━━ AVAILABLE DATA
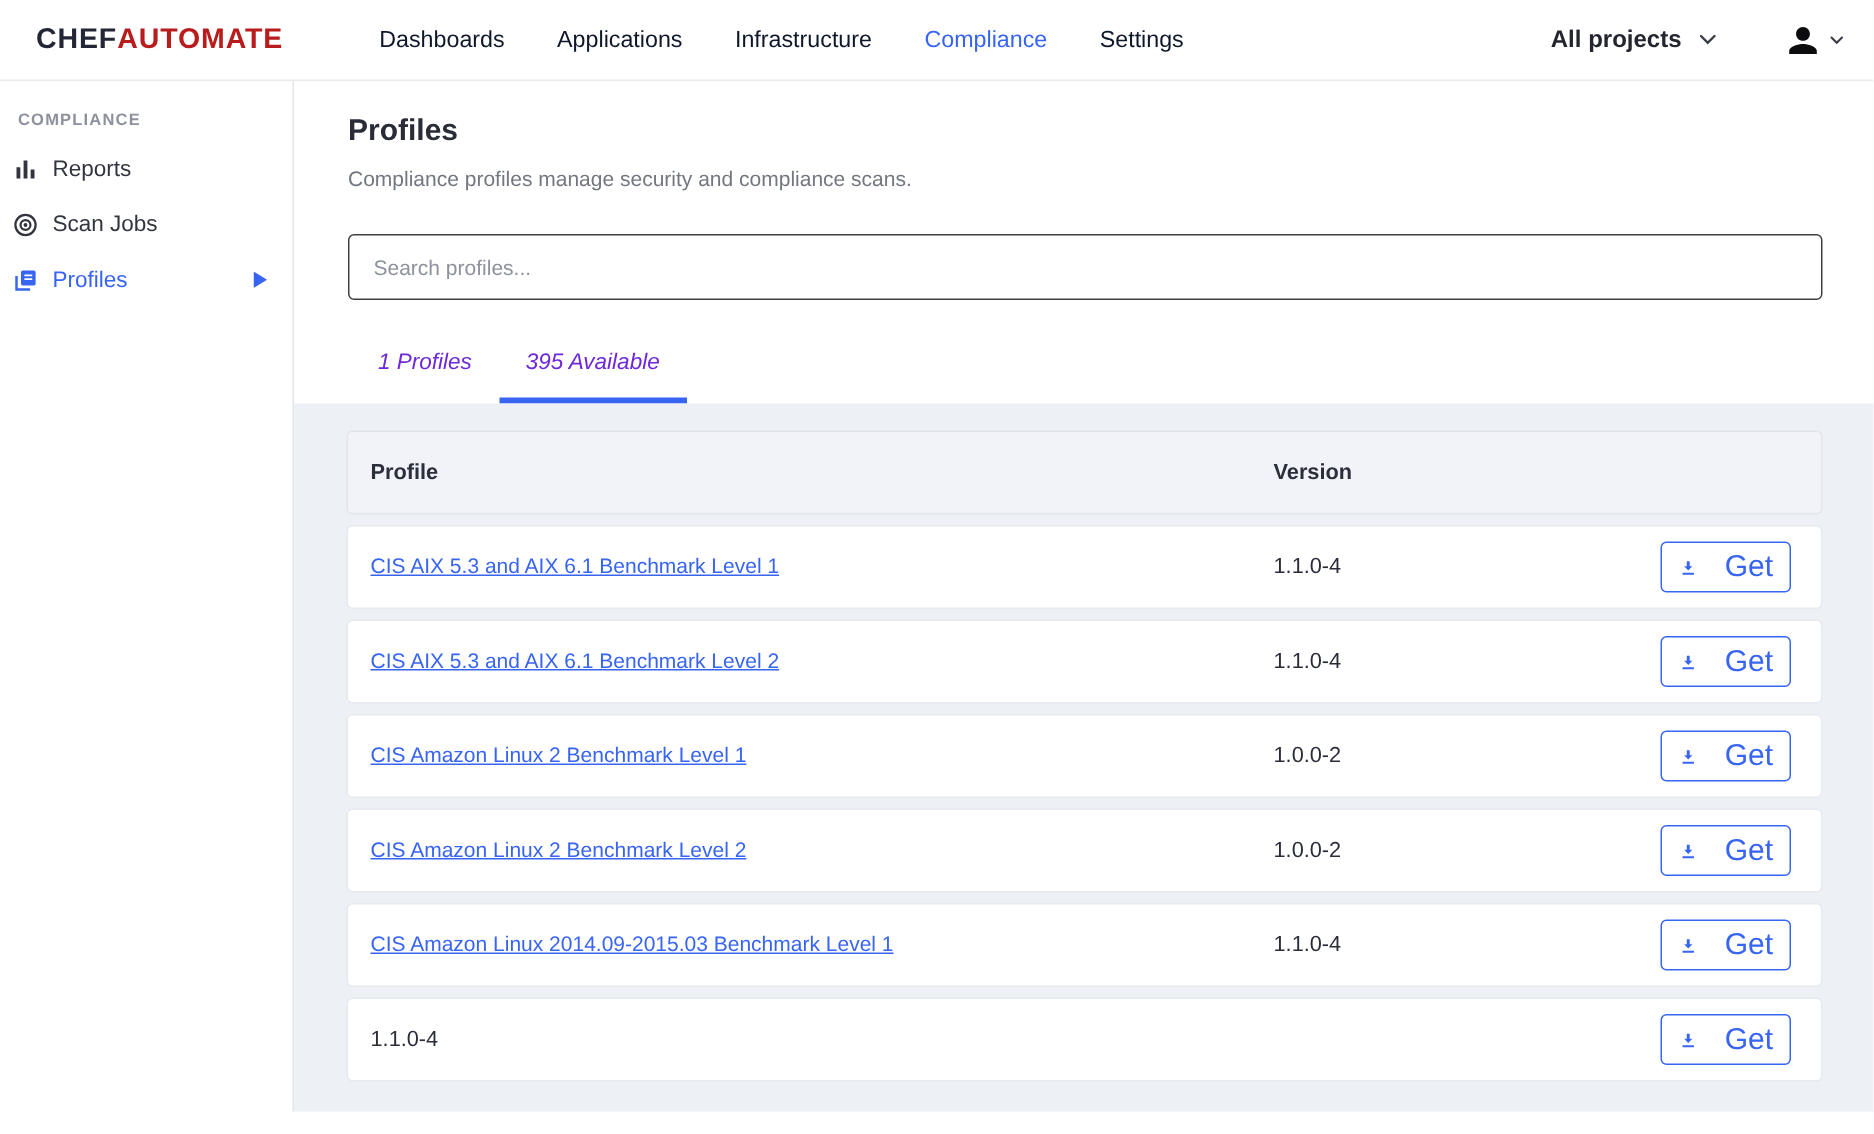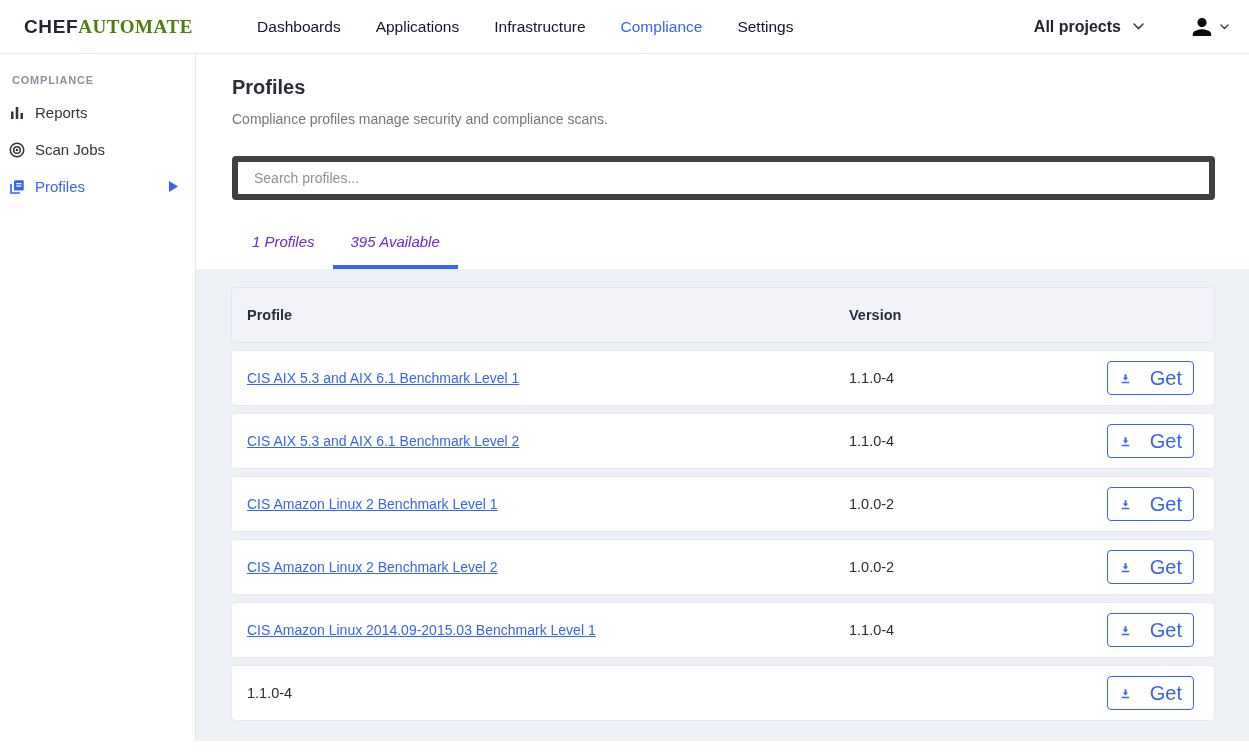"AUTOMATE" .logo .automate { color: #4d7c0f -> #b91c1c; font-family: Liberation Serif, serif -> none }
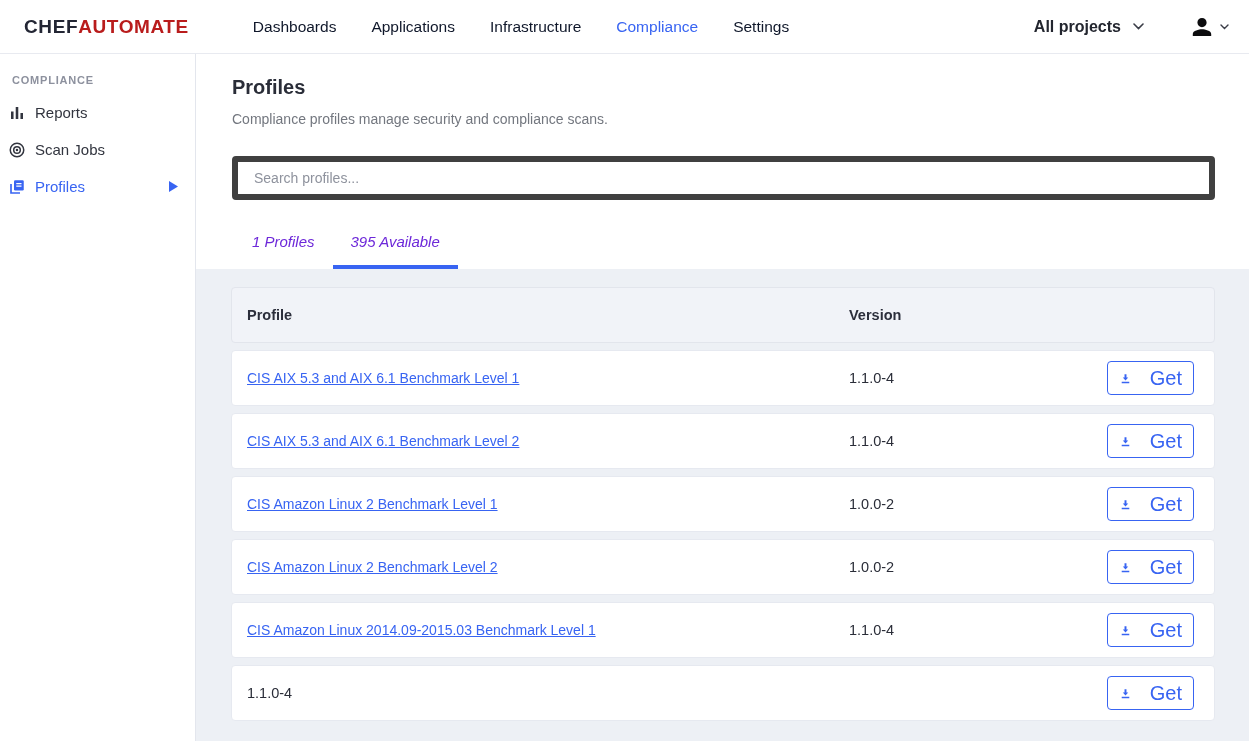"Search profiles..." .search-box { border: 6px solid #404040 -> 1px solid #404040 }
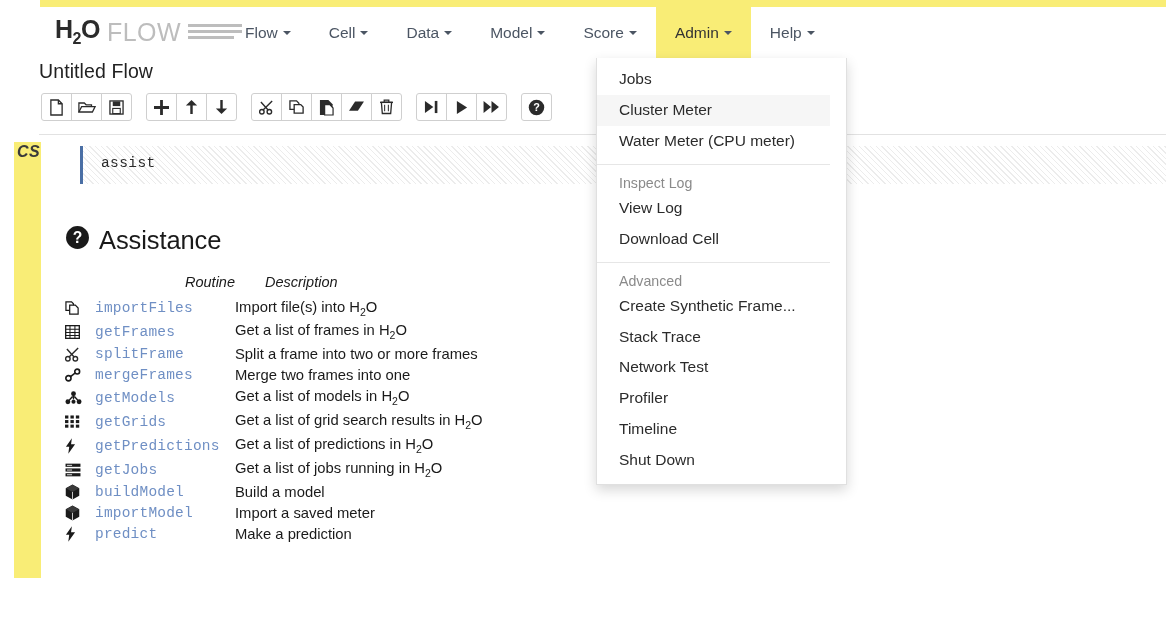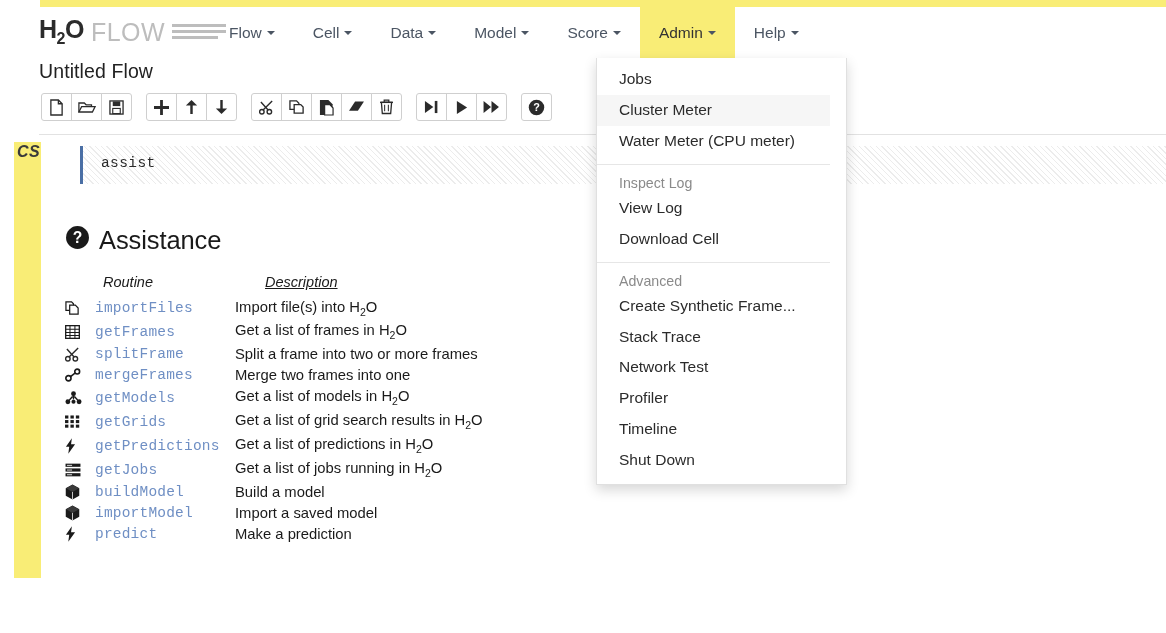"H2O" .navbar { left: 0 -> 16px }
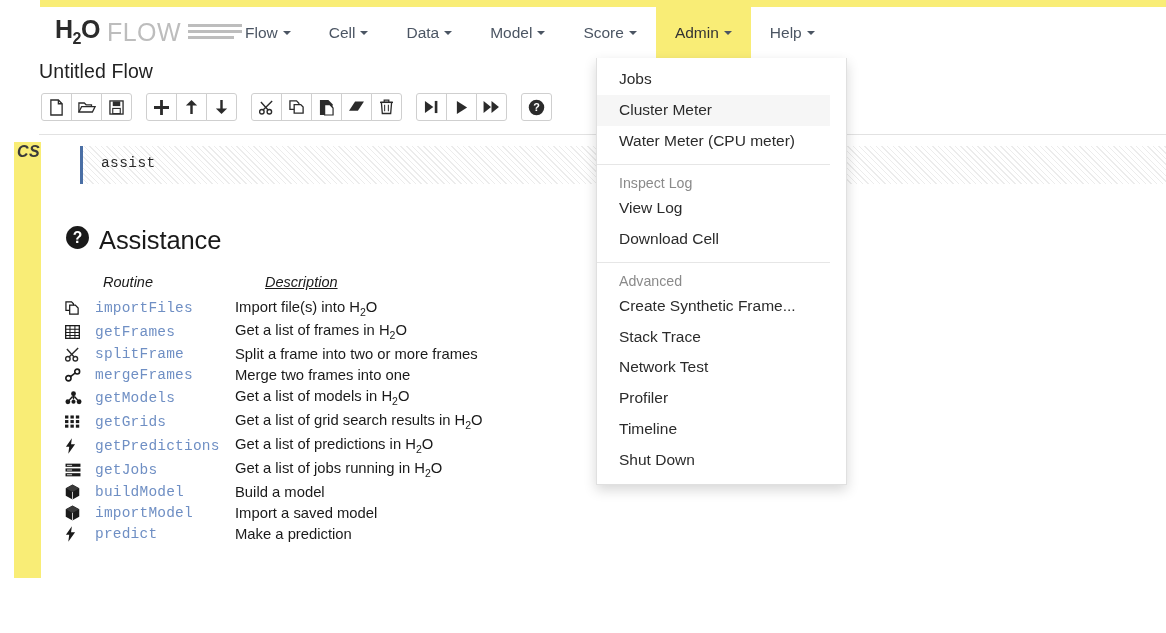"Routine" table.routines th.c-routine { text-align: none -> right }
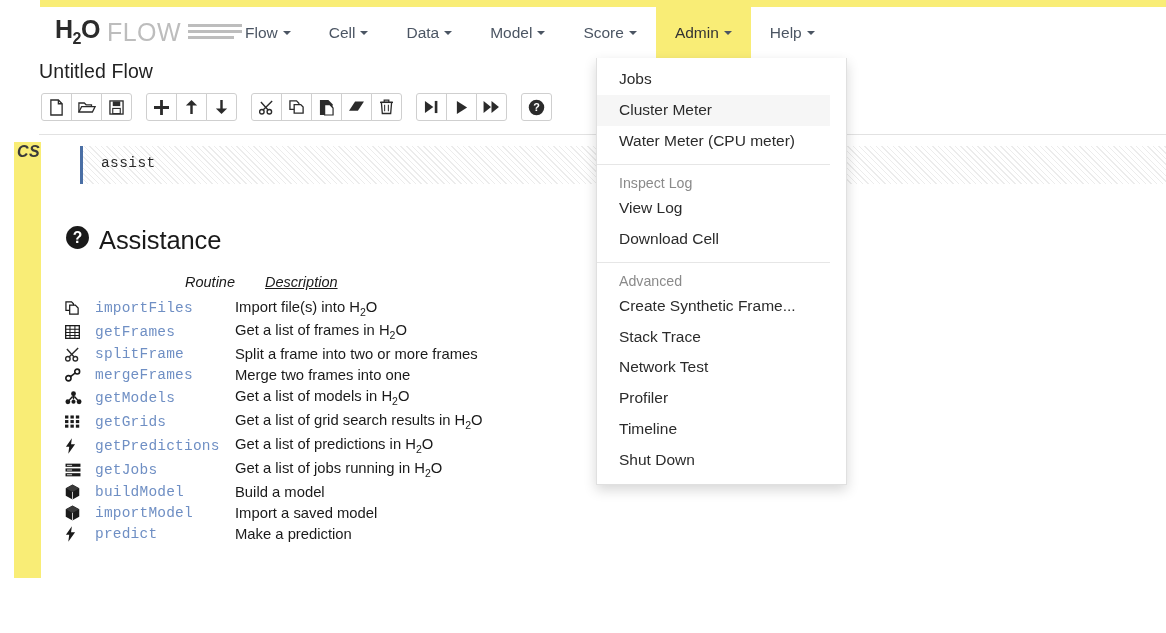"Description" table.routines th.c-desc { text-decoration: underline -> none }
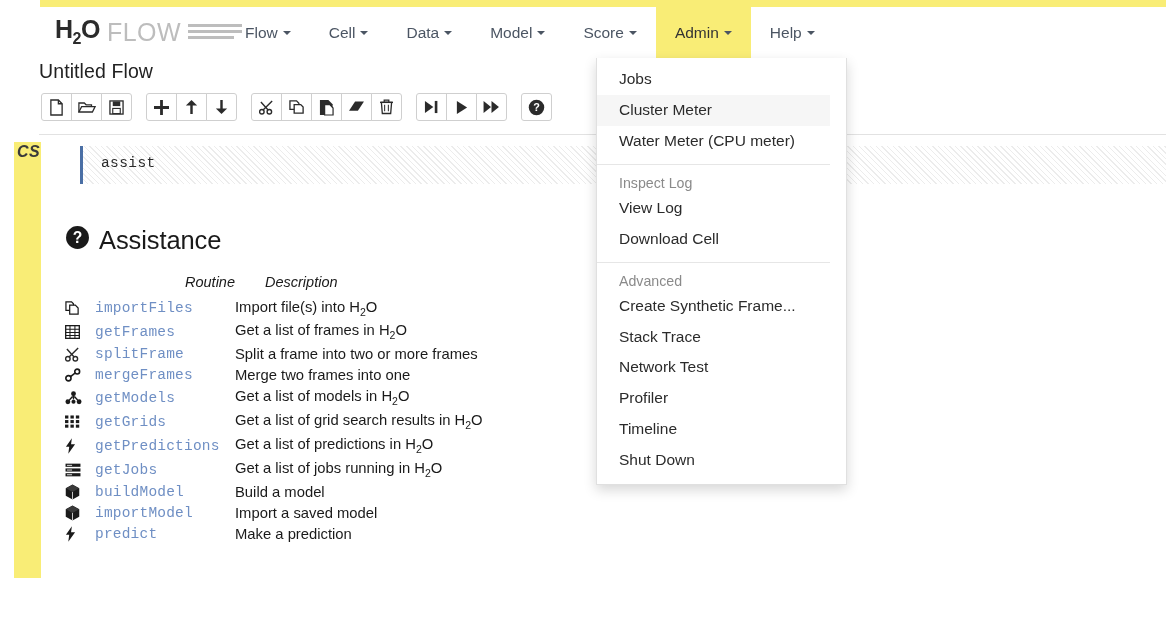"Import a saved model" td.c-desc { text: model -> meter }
━━━━
__PROBLEM__: Print, exactly and without pictures, the lines from the one holding "text-decoration: underline ->" through the last line of the entries above, both included.

__OUTPUT__:
"Description" table.routines th.c-desc { text-decoration: underline -> none }
"Import a saved model" td.c-desc { text: model -> meter }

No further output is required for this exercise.